The sum score of the EORTC QLQ-C30 showed the highest stability scores. Since calculating sum scores is relatively new in the research on the EORTC QLQ-C30, there are no studies in the literature which have reported the stability of this sum score. The summarizing assessment of QoL was markedly more stable (averaged ICC = 0.63) than the 2-item global health/QoL scale (ICC = 0.44). This underlines the usefulness of this sum score when a generalized assessment of QoL is intended.

To our knowledge, this is the first study that explicitly examined gender and age differences in temporal stability of QoL. Females generally report higher levels of anxiety, emotional lability and neuroticism than males18. However, our results show that this does not necessarily mean that females are inconsistent in their judgments. Four of the samples profiled here included males and females, two of which showed higher stability scores for the males, while the other two showed mixed results.
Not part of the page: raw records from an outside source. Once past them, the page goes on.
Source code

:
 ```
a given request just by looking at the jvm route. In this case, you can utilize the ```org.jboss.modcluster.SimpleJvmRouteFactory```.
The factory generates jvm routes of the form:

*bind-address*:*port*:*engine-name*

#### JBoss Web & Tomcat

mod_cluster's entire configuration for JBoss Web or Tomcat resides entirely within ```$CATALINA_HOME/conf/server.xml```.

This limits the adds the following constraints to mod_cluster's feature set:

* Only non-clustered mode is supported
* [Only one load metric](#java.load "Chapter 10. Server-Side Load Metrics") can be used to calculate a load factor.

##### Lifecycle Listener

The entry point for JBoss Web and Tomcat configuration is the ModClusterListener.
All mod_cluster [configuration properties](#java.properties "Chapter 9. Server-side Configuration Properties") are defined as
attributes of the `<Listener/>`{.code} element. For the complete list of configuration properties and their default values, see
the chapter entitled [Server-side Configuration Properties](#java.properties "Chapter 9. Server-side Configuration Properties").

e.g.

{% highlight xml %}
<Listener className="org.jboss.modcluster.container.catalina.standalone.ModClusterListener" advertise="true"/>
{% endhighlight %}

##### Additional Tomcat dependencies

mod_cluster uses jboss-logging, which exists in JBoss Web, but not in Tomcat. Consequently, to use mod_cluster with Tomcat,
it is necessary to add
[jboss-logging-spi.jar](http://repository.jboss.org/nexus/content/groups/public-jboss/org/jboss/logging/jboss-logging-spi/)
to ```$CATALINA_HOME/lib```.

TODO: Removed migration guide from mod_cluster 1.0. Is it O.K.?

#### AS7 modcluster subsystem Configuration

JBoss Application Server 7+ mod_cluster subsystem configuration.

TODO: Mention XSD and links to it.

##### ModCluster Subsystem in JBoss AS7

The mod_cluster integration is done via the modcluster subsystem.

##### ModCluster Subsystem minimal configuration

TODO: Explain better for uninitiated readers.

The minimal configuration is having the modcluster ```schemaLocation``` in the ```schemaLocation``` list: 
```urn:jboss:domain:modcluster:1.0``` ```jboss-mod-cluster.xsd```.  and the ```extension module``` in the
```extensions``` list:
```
Here one has to take into account that most of the female participants were post-menopausal; the individual changes might be more pronounced among younger women. Concerning age, on average older patients gave somewhat more stable responses than younger patients did, a tendency which was observed in three of the five samples which included age comparisons. Taken together, we detected only inconsistent age and gender tendencies in the stability of QoL assessments. Further research is needed to examine whether it is really necessary to consider age and gender peculiarities of the samples when studying the stability of QoL assessments.

This study has several strengths and limitations. One strength is the relatively large sample size given that longitudinal study samples with more than 300 participants are rare. This gave us the opportunity to divide the samples into subgroups and to address the questions of how age and gender differences impact stability. The comparison of the six samples gives an impression of the generalizability of the results obtained from a single examination. A limitation of this study is the heterogeneity of the six samples in terms of cancer type, treatment protocols, and stages. Nevertheless, even readers who question the justification of averaging the stability values over these heterogeneous studies may still be interested in the results of the six individual examinations. In the cases where low temporal stability was observed it remains unclear to what degree that instability was due to natural fluctuations or to individual differences in disease processes. The relatively low stability coefficients of some of the one-item symptom scales may also be due to low reliability of the measure and to real changes. We chose to average (after z-transformation) the correlation coefficients of the studies with different sample sizes. Another option would be to weight the samples according to the sample sizes. Doing this would however have resulted in different weights for the different settings. We could not discuss all relevant aspects of age and gender differences in the fluctuations of QoL responses, we could not present and discuss the age and gender differences of the 15 scales of the EORTC QLQ-C30, and we could not discuss the peculiarities of the six samples in more detail.

Nevertheless, our general conclusion is that measuring QoL in a hospital setting does not provide sufficient information on what QoL the patient may expect some months later. Repeated measurements are necessary to follow individual courses of QoL.